Magnification seeks to see God magnified in our lives.

Where other things, people, passions or fears might previously have dominated, God becomes larger. And we want each of us to allow God to be magnified in our lives - to allow God to be our chief love among many loves. Loves that have been wrongly ordered because of sin.

This restoration of our chief love is ultimately the work of God – a purpose he promises to carry out across our lifetime. (See, eg. 2 Cor 3:18 – we “are being transformed into his image with ever-increasing glory, which comes from the Lord, who is the Spirit.”)

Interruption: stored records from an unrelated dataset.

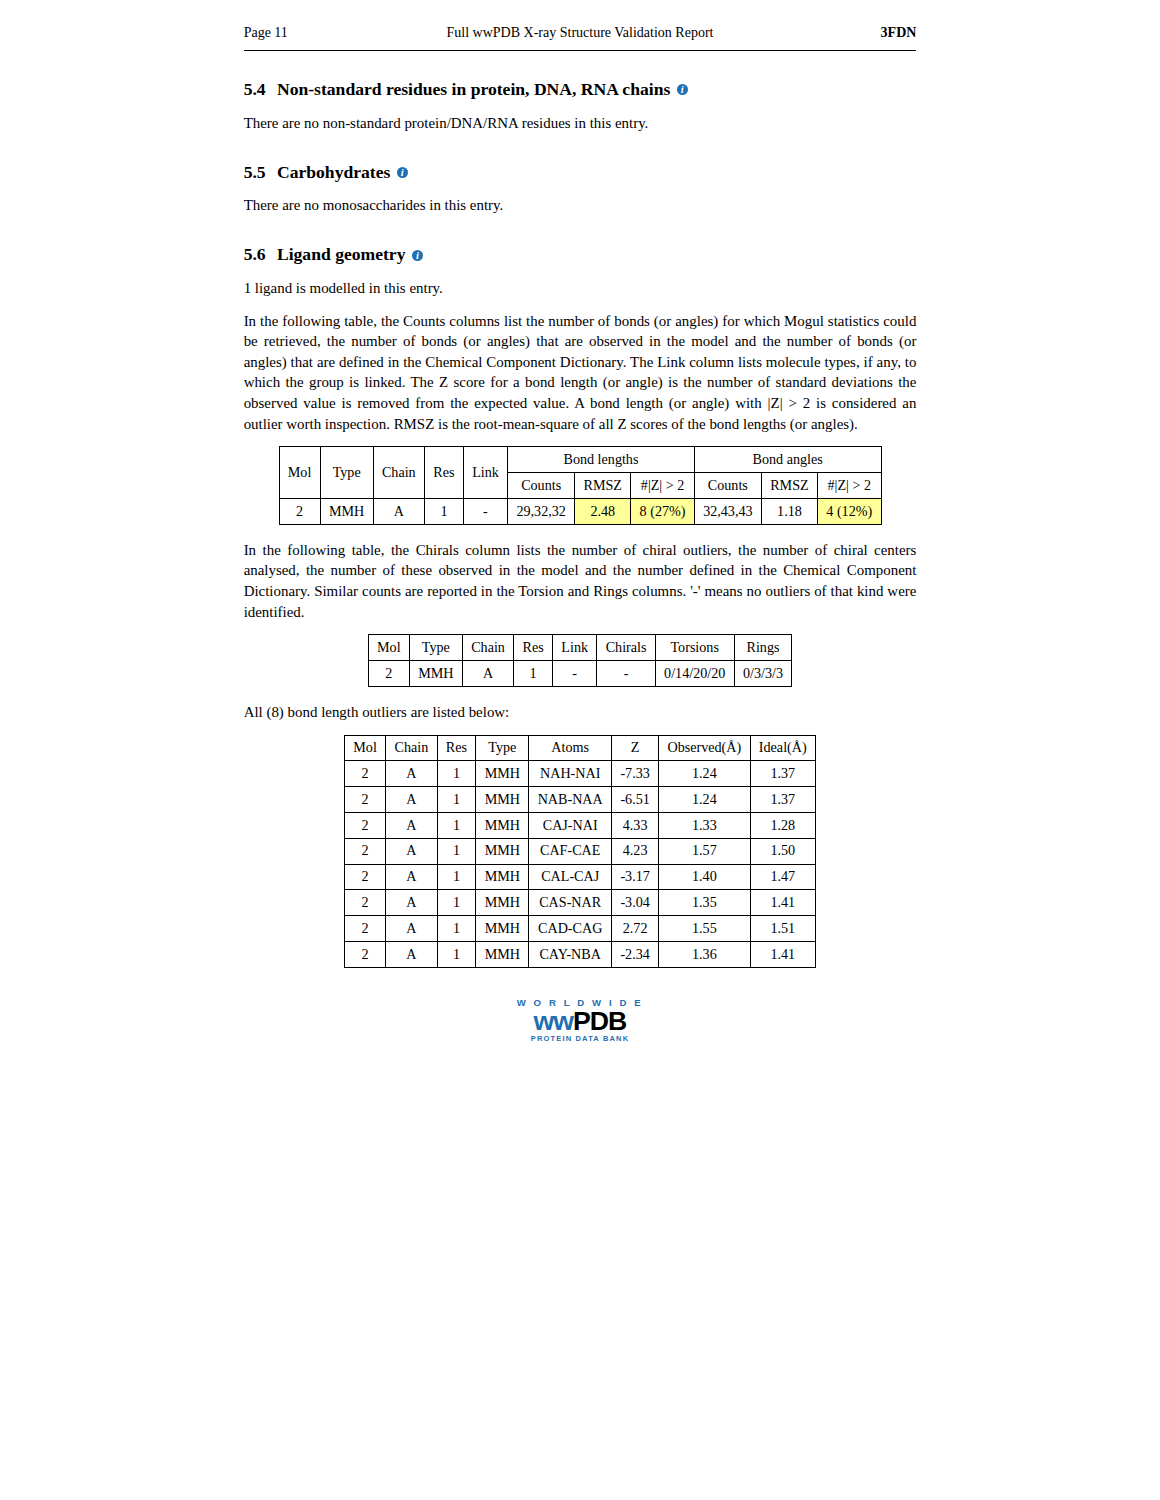Page 11
Full wwPDB X-ray Structure Validation Report
3FDN
5.4 Non-standard residues in protein, DNA, RNA chains i
There are no non-standard protein/DNA/RNA residues in this entry.
5.5 Carbohydrates i
There are no monosaccharides in this entry.
5.6 Ligand geometry i
1 ligand is modelled in this entry.
In the following table, the Counts columns list the number of bonds (or angles) for which Mogul statistics could be retrieved, the number of bonds (or angles) that are observed in the model and the number of bonds (or angles) that are defined in the Chemical Component Dictionary. The Link column lists molecule types, if any, to which the group is linked. The Z score for a bond length (or angle) is the number of standard deviations the observed value is removed from the expected value. A bond length (or angle) with |Z| > 2 is considered an outlier worth inspection. RMSZ is the root-mean-square of all Z scores of the bond lengths (or angles).
| Mol | Type | Chain | Res | Link | Bond lengths | Bond angles |
| --- | --- | --- | --- | --- | --- | --- |
| Counts | RMSZ | #/Z/ > 2 | Counts | RMSZ | #/Z/ > 2 |
| 2 | MMH | A | 1 | - | 29,32,32 | 2.48 | 8 (27%) | 32,43,43 | 1.18 | 4 (12%) |
In the following table, the Chirals column lists the number of chiral outliers, the number of chiral centers analysed, the number of these observed in the model and the number defined in the Chemical Component Dictionary. Similar counts are reported in the Torsion and Rings columns. '-' means no outliers of that kind were identified.
| Mol | Type | Chain | Res | Link | Chirals | Torsions | Rings |
| --- | --- | --- | --- | --- | --- | --- | --- |
| 2 | MMH | A | 1 | - | - | 0/14/20/20 | 0/3/3/3 |
All (8) bond length outliers are listed below:
| Mol | Chain | Res | Type | Atoms | Z | Observed(Å) | Ideal(Å) |
| --- | --- | --- | --- | --- | --- | --- | --- |
| 2 | A | 1 | MMH | NAH-NAI | -7.33 | 1.24 | 1.37 |
| 2 | A | 1 | MMH | NAB-NAA | -6.51 | 1.24 | 1.37 |
| 2 | A | 1 | MMH | CAJ-NAI | 4.33 | 1.33 | 1.28 |
| 2 | A | 1 | MMH | CAF-CAE | 4.23 | 1.57 | 1.50 |
| 2 | A | 1 | MMH | CAL-CAJ | -3.17 | 1.40 | 1.47 |
| 2 | A | 1 | MMH | CAS-NAR | -3.04 | 1.35 | 1.41 |
| 2 | A | 1 | MMH | CAD-CAG | 2.72 | 1.55 | 1.51 |
| 2 | A | 1 | MMH | CAY-NBA | -2.34 | 1.36 | 1.41 |
W O R L D W I D E
ww PDB
PROTEIN DATA BANK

Yet there are practices, disciplines, and thought patterns we can embrace in church life that may help achieve these ends. These practices, disciplines, and thought patterns seek to shape our minds, hearts, affections (our deepest, abiding emotions), and imaginations in a God-ward direction.

Central to this process is our worship of God – as we respond to his love for us shown in the life, atoning death, and resurrection of Jesus Christ. We seek to centre our focus on God, and as that focus grows, so our other loves are rightly reordered beneath and within our love for God. Magnification is the work of presenting God clearly to the congregation, drawing our attention to his true nature, and inviting the congregation to respond – in the church service and in our lives.

So, under God, magnification is about counter-formation of the mind, heart, affections, and imagination through worship of him.

Magnify was established in 2017 to encourage and equip magnification, music and worship leaders, and the pastors who lead them.  By connecting pastors, music leaders and theologians together, we seek to foster and develop deep thinking, healthy team dynamics, discerning cultural awareness and whole-hearted corporate worship in churches across Australia and beyond.